Trascrivi parola per parola il passo dell'articolo su Netanyahu e Abu Mazen che si apre con le parole contenenti "Netanyahu: Ancora una" e si chiude con "dagli Stati Uniti.".

▶ **DOCUMENTO DI PARTENZA**:
■ ■ ■ ■ ■ ■ ■
Netanyahu: Ancora una volta Abu Mazen dimostra che sono i palestinesi quelli che non vogliono la pace

Il primo ministro israeliano ha anche commentato la decisione di lasciare l’Unesco e l’annuncio che la Danimarca taglierà fondi a ong palestinesi compromesse con il terrorismo

Il primo ministro israeliano Benjamin Netanyahu all’apertura della riunione settimane del suo governo, domenica mattina

Il presidente dell’Autorità Palestinese Mahmoud Abbas (Abu Mazen) ha dimostrato di non essere interessato a trovare una soluzione al conflitto israelo-palestinese. Lo ha detto il primo ministro israeliano Benjamin Netanyahu domenica mattina commentando la dichiarazione in cui Abu Mazen ha detto che non accetterà nessun piano di pace proposto dagli Stati Uniti.

Aprendo la riunione settimanale del governo, Netanyahu ha sottolineato come Abu Mazen, nella conferenza stampa di venerdì scorso con il presidente francese Emmanuel Macron, abbia messo in chiaro che “sta abbandonando a tutti gli effetti il processo diplomatico” e che “non è interessato a nessuna proposta di pace eventualmente avanzata dagli Stati Uniti”. Secondo Netanyahu, “questo rivela ancora una volta qualcosa di molto semplice e chiaro: quelli che non vogliono una soluzione del conflitto sono i palestinesi”.

Venerdì scorso Abu Mazen si è scagliato contro l’iniziativa di pace americana (ancora in preparazione) dicendo espressamente che i palestinesi non accetteranno nessun piano approntato dagli americani a causa della decisione del presidente Usa Donald Trump di riconoscere che la capitale d’Israele è a Gerusalemme. Anche in una lettera natalizia rivolta ai cristiani Abu Mazen ha scritto testualmente che i palestinesi “non accetteranno nessun piano dagli Stati Uniti”. Subito dopo la dichiarazione di Trump su Gerusalemme, Abu Mazen aveva affermato che i palestinesi non avrebbero più accettato gli Stati Uniti come mediatori dei negoziati (a cui peraltro da anni i palestinesi stessi si rifiutano di partecipare) e che si sarebbero rifiutati di incontrare qualunque inviato della Casa Bianca.
■ ■ ■ ■ ■ ■ ■
▶ **REGISTRO DATI**:

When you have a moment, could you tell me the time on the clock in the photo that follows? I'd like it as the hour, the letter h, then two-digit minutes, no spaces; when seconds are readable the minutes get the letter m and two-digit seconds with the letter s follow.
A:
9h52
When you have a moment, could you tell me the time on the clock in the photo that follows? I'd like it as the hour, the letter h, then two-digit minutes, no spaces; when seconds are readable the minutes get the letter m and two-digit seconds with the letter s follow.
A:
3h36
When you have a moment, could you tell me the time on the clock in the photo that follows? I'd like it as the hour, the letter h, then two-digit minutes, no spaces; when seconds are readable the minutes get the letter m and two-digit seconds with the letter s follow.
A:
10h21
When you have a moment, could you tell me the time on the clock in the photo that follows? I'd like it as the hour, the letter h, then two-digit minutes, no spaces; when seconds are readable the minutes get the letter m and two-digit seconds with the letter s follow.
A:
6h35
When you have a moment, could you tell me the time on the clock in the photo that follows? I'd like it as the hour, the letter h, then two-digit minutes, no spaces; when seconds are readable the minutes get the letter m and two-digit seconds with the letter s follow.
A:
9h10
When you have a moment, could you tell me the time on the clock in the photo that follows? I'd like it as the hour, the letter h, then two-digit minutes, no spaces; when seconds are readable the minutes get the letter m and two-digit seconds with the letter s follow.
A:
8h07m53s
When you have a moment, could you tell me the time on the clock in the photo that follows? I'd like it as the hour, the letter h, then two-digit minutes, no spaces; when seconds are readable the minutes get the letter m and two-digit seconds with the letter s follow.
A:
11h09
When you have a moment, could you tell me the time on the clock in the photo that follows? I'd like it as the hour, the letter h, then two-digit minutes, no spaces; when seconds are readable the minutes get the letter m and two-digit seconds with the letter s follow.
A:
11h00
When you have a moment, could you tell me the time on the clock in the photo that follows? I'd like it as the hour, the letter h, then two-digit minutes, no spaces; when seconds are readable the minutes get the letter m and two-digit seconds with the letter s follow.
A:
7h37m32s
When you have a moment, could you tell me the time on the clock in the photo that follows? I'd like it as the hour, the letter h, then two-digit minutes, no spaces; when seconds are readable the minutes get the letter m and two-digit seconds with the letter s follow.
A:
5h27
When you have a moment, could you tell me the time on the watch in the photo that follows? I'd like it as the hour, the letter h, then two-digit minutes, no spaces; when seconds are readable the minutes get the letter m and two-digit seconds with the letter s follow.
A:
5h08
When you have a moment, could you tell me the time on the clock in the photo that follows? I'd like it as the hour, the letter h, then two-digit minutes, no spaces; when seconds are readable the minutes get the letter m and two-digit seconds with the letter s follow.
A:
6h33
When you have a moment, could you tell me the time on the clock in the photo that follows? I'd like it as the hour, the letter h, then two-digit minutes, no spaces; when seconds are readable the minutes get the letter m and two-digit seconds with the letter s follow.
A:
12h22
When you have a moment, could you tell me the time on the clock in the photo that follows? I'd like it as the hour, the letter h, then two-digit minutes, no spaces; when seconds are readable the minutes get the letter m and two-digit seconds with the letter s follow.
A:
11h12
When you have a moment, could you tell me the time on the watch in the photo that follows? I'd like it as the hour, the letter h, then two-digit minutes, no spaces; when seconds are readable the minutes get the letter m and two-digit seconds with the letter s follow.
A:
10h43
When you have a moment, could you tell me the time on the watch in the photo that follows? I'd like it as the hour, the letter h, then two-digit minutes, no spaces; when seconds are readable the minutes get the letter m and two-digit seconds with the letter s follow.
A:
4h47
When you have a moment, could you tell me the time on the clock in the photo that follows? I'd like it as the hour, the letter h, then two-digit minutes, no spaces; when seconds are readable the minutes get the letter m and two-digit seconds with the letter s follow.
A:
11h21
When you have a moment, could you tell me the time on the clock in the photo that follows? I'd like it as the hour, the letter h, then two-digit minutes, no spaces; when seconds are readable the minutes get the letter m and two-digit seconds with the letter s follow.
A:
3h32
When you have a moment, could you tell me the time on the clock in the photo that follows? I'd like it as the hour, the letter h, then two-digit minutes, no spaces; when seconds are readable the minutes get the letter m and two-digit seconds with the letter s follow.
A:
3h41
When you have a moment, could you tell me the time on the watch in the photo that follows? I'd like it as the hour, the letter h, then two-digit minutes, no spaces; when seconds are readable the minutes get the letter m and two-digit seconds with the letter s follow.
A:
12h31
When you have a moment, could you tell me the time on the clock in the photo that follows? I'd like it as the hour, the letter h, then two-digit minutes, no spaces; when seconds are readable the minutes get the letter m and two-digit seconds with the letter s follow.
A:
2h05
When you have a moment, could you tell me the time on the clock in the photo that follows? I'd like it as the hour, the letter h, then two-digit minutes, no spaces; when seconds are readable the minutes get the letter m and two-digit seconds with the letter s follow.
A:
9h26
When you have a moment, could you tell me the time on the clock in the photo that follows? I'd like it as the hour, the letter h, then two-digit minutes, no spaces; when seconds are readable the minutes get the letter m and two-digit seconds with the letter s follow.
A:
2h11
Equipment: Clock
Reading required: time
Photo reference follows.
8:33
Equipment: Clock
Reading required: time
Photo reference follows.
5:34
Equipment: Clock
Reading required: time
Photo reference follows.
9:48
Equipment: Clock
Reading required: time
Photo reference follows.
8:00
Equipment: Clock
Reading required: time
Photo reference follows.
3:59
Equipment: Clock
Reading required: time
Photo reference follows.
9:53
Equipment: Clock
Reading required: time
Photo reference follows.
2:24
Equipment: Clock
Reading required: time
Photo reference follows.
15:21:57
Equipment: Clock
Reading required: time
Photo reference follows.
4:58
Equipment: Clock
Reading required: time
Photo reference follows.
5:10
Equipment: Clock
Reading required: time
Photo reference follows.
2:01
■ ■ ■ ■ ■ ■ ■
▶ **RISPOSTA AL COMPITO**:
Netanyahu: Ancora una volta Abu Mazen dimostra che sono i palestinesi quelli che non vogliono la pace

Il primo ministro israeliano ha anche commentato la decisione di lasciare l’Unesco e l’annuncio che la Danimarca taglierà fondi a ong palestinesi compromesse con il terrorismo

Il primo ministro israeliano Benjamin Netanyahu all’apertura della riunione settimane del suo governo, domenica mattina

Il presidente dell’Autorità Palestinese Mahmoud Abbas (Abu Mazen) ha dimostrato di non essere interessato a trovare una soluzione al conflitto israelo-palestinese. Lo ha detto il primo ministro israeliano Benjamin Netanyahu domenica mattina commentando la dichiarazione in cui Abu Mazen ha detto che non accetterà nessun piano di pace proposto dagli Stati Uniti.